Cyrtodactylus meersi

Scientific classification
- Kingdom: Animalia
- Phylum: Chordata
- Class: Reptilia
- Order: Squamata
- Suborder: Gekkota
- Family: Gekkonidae
- Genus: Cyrtodactylus
- Species: C. meersi
- Binomial name: Cyrtodactylus meersi L. Grismer, Wood, Quah, Murdoch, M. Grismer, Herr, Espinoza, R.M. Brown & Lin, 2018

= Cyrtodactylus meersi =

- Authority: L. Grismer, Wood, Quah, Murdoch, , M. Grismer, Herr, Espinoza, , R.M. Brown & Lin, 2018

Species of lizard

Cyrtodactylus meersi, also known commonly as the Bago Yoma bent-toed gecko, is a species of lizard in the family Gekkonidae.
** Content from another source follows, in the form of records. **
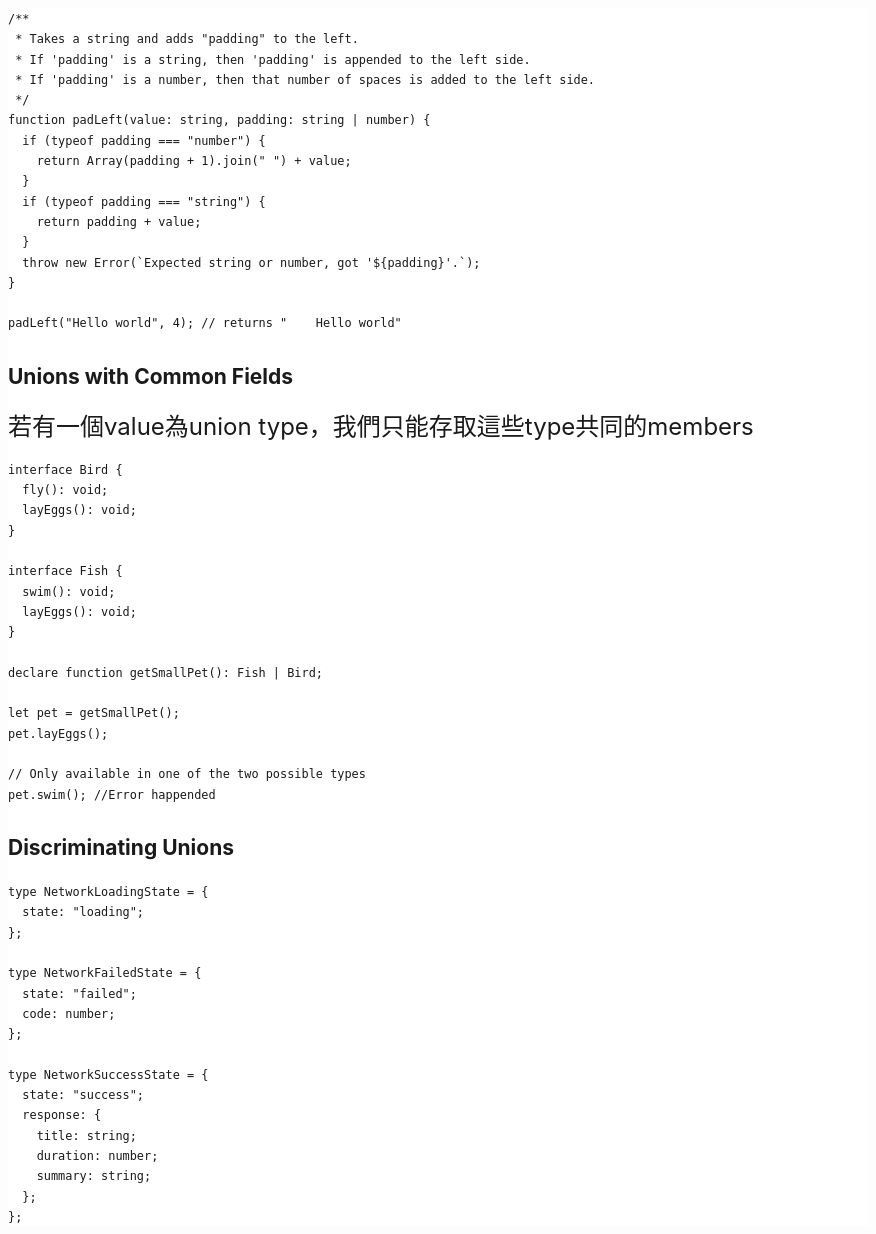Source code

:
 ```typescript=
/**
 * Takes a string and adds "padding" to the left.
 * If 'padding' is a string, then 'padding' is appended to the left side.
 * If 'padding' is a number, then that number of spaces is added to the left side.
 */
function padLeft(value: string, padding: string | number) {
  if (typeof padding === "number") {
    return Array(padding + 1).join(" ") + value;
  }
  if (typeof padding === "string") {
    return padding + value;
  }
  throw new Error(`Expected string or number, got '${padding}'.`);
}

padLeft("Hello world", 4); // returns "    Hello world"
```

## Unions with Common Fields

<font size=5>
若有一個value為union type，我們只能存取這些type共同的members
</font>

```typescript=
interface Bird {
  fly(): void;
  layEggs(): void;
}

interface Fish {
  swim(): void;
  layEggs(): void;
}

declare function getSmallPet(): Fish | Bird;

let pet = getSmallPet();
pet.layEggs();

// Only available in one of the two possible types
pet.swim(); //Error happended
```

## Discriminating Unions
```typescript=
type NetworkLoadingState = {
  state: "loading";
};

type NetworkFailedState = {
  state: "failed";
  code: number;
};

type NetworkSuccessState = {
  state: "success";
  response: {
    title: string;
    duration: number;
    summary: string;
  };
};
```
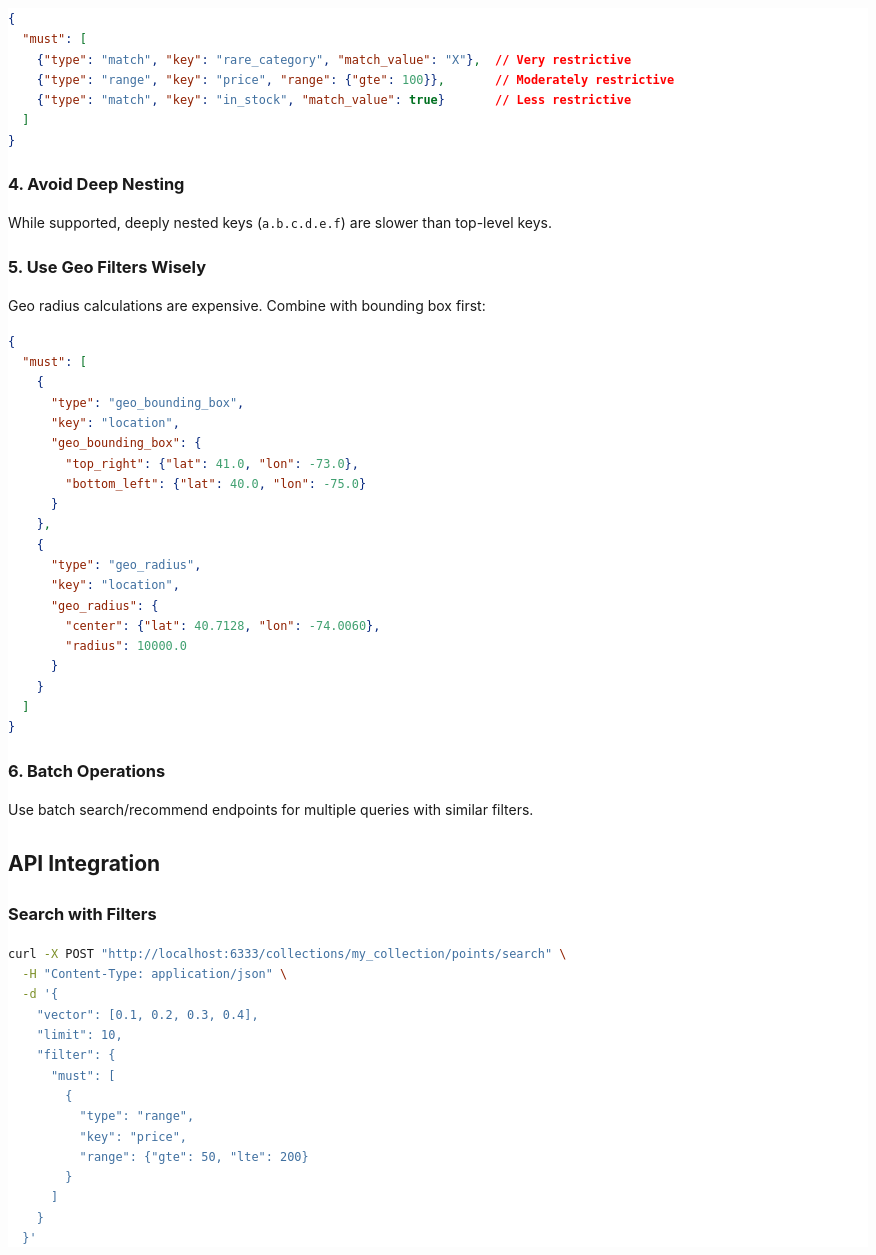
 ```json
{
  "must": [
    {"type": "match", "key": "rare_category", "match_value": "X"},  // Very restrictive
    {"type": "range", "key": "price", "range": {"gte": 100}},       // Moderately restrictive
    {"type": "match", "key": "in_stock", "match_value": true}       // Less restrictive
  ]
}
```

### 4. Avoid Deep Nesting

While supported, deeply nested keys (`a.b.c.d.e.f`) are slower than top-level keys.

### 5. Use Geo Filters Wisely

Geo radius calculations are expensive. Combine with bounding box first:

```json
{
  "must": [
    {
      "type": "geo_bounding_box",
      "key": "location",
      "geo_bounding_box": {
        "top_right": {"lat": 41.0, "lon": -73.0},
        "bottom_left": {"lat": 40.0, "lon": -75.0}
      }
    },
    {
      "type": "geo_radius",
      "key": "location",
      "geo_radius": {
        "center": {"lat": 40.7128, "lon": -74.0060},
        "radius": 10000.0
      }
    }
  ]
}
```

### 6. Batch Operations

Use batch search/recommend endpoints for multiple queries with similar filters.

## API Integration

### Search with Filters

```bash
curl -X POST "http://localhost:6333/collections/my_collection/points/search" \
  -H "Content-Type: application/json" \
  -d '{
    "vector": [0.1, 0.2, 0.3, 0.4],
    "limit": 10,
    "filter": {
      "must": [
        {
          "type": "range",
          "key": "price",
          "range": {"gte": 50, "lte": 200}
        }
      ]
    }
  }'
```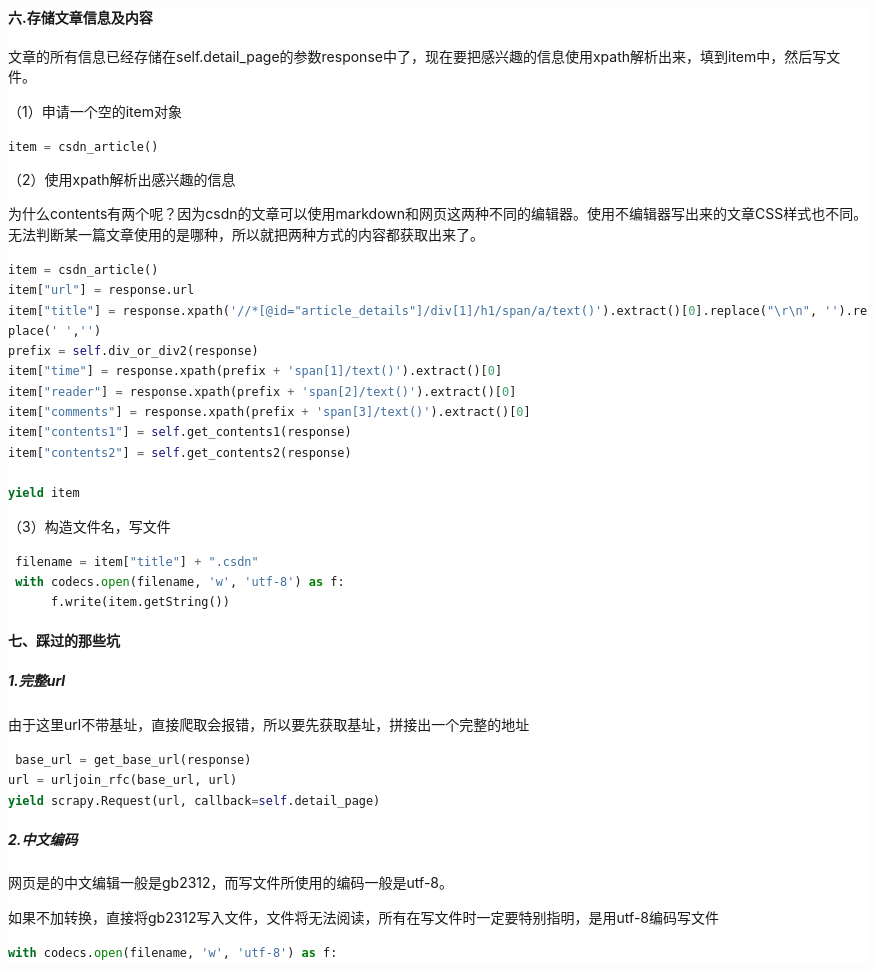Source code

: #### 六.存储文章信息及内容

文章的所有信息已经存储在self.detail_page的参数response中了，现在要把感兴趣的信息使用xpath解析出来，填到item中，然后写文件。

（1）申请一个空的item对象

```python
item = csdn_article()
```

（2）使用xpath解析出感兴趣的信息

为什么contents有两个呢？因为csdn的文章可以使用markdown和网页这两种不同的编辑器。使用不编辑器写出来的文章CSS样式也不同。无法判断某一篇文章使用的是哪种，所以就把两种方式的内容都获取出来了。

```python
item = csdn_article()
item["url"] = response.url
item["title"] = response.xpath('//*[@id="article_details"]/div[1]/h1/span/a/text()').extract()[0].replace("\r\n", '').replace(' ','')
prefix = self.div_or_div2(response)
item["time"] = response.xpath(prefix + 'span[1]/text()').extract()[0]
item["reader"] = response.xpath(prefix + 'span[2]/text()').extract()[0]
item["comments"] = response.xpath(prefix + 'span[3]/text()').extract()[0]
item["contents1"] = self.get_contents1(response)
item["contents2"] = self.get_contents2(response)

yield item
```

（3）构造文件名，写文件

```python
 filename = item["title"] + ".csdn"
 with codecs.open(filename, 'w', 'utf-8') as f:
      f.write(item.getString())
```

#### 七、踩过的那些坑

##### 1.完整url
由于这里url不带基址，直接爬取会报错，所以要先获取基址，拼接出一个完整的地址

```python
 base_url = get_base_url(response)
url = urljoin_rfc(base_url, url)
yield scrapy.Request(url, callback=self.detail_page)
```

##### 2.中文编码
网页是的中文编辑一般是gb2312，而写文件所使用的编码一般是utf-8。

如果不加转换，直接将gb2312写入文件，文件将无法阅读，所有在写文件时一定要特别指明，是用utf-8编码写文件

```python
with codecs.open(filename, 'w', 'utf-8') as f:
```
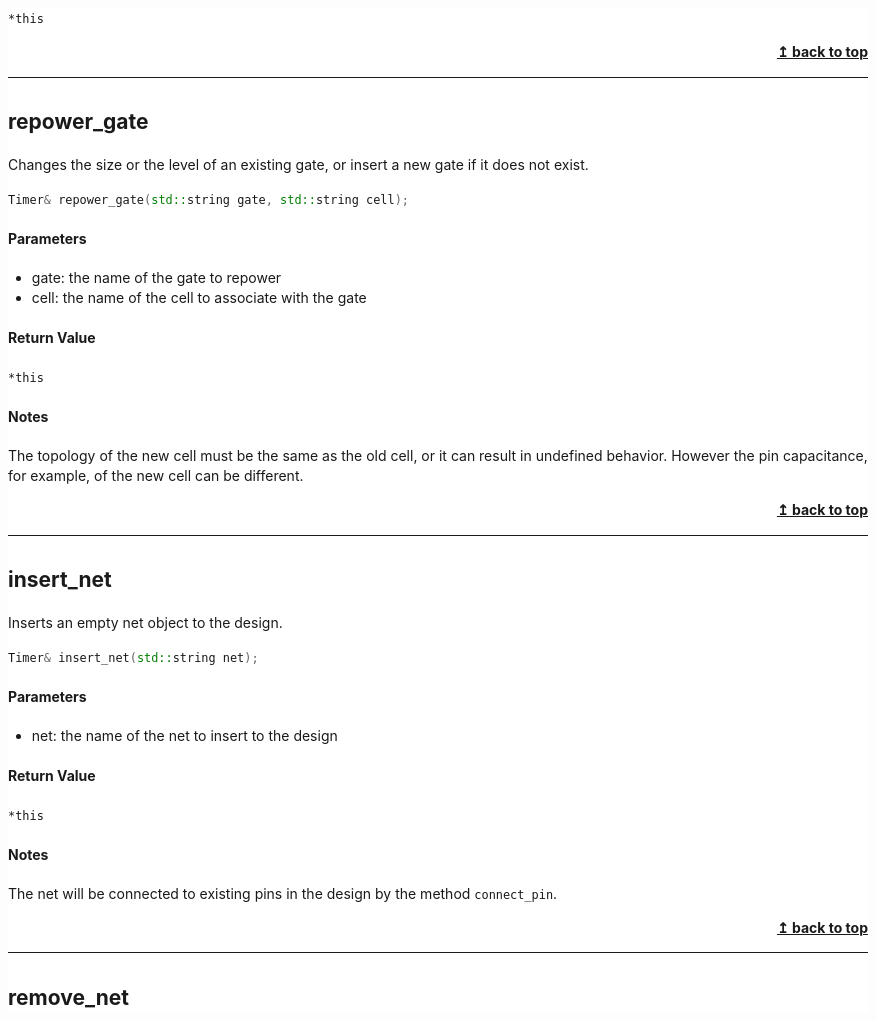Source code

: `*this`

<div align="right"><b><a href="#Timer">↥ back to top</a></b></div>

---

## repower_gate

Changes the size or the level of an existing gate, or insert a new gate if it does not exist.

```cpp
Timer& repower_gate(std::string gate, std::string cell);
```

#### Parameters

+ gate: the name of the gate to repower
+ cell: the name of the cell to associate with the gate

#### Return Value

`*this`

#### Notes

The topology of the new cell must be the same as the old cell, or it can result in undefined behavior.
However the pin capacitance, for example, of the new cell can be different.

<div align="right"><b><a href="#Timer">↥ back to top</a></b></div>

---

## insert_net

Inserts an empty net object to the design.

```cpp
Timer& insert_net(std::string net);
```

#### Parameters

+ net: the name of the net to insert to the design

#### Return Value

`*this`

#### Notes

The net will be connected to existing pins in the design by the method `connect_pin`.

<div align="right"><b><a href="#Timer">↥ back to top</a></b></div>

---

## remove_net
The species is endemic to Myanmar.

==Etymology==
The specific name, meersi, is in honor of John Meers for his support of karst biology research in Southeast Asia.

==Geographic range==
C. meersi is found in Bago Region, Myanmar.

==Description==
The adult size of C. meersi is unknown. The species was described from a single juvenile specimen, the holotype.

==Reproduction==
The mode of reproduction of C. meersi is unknown.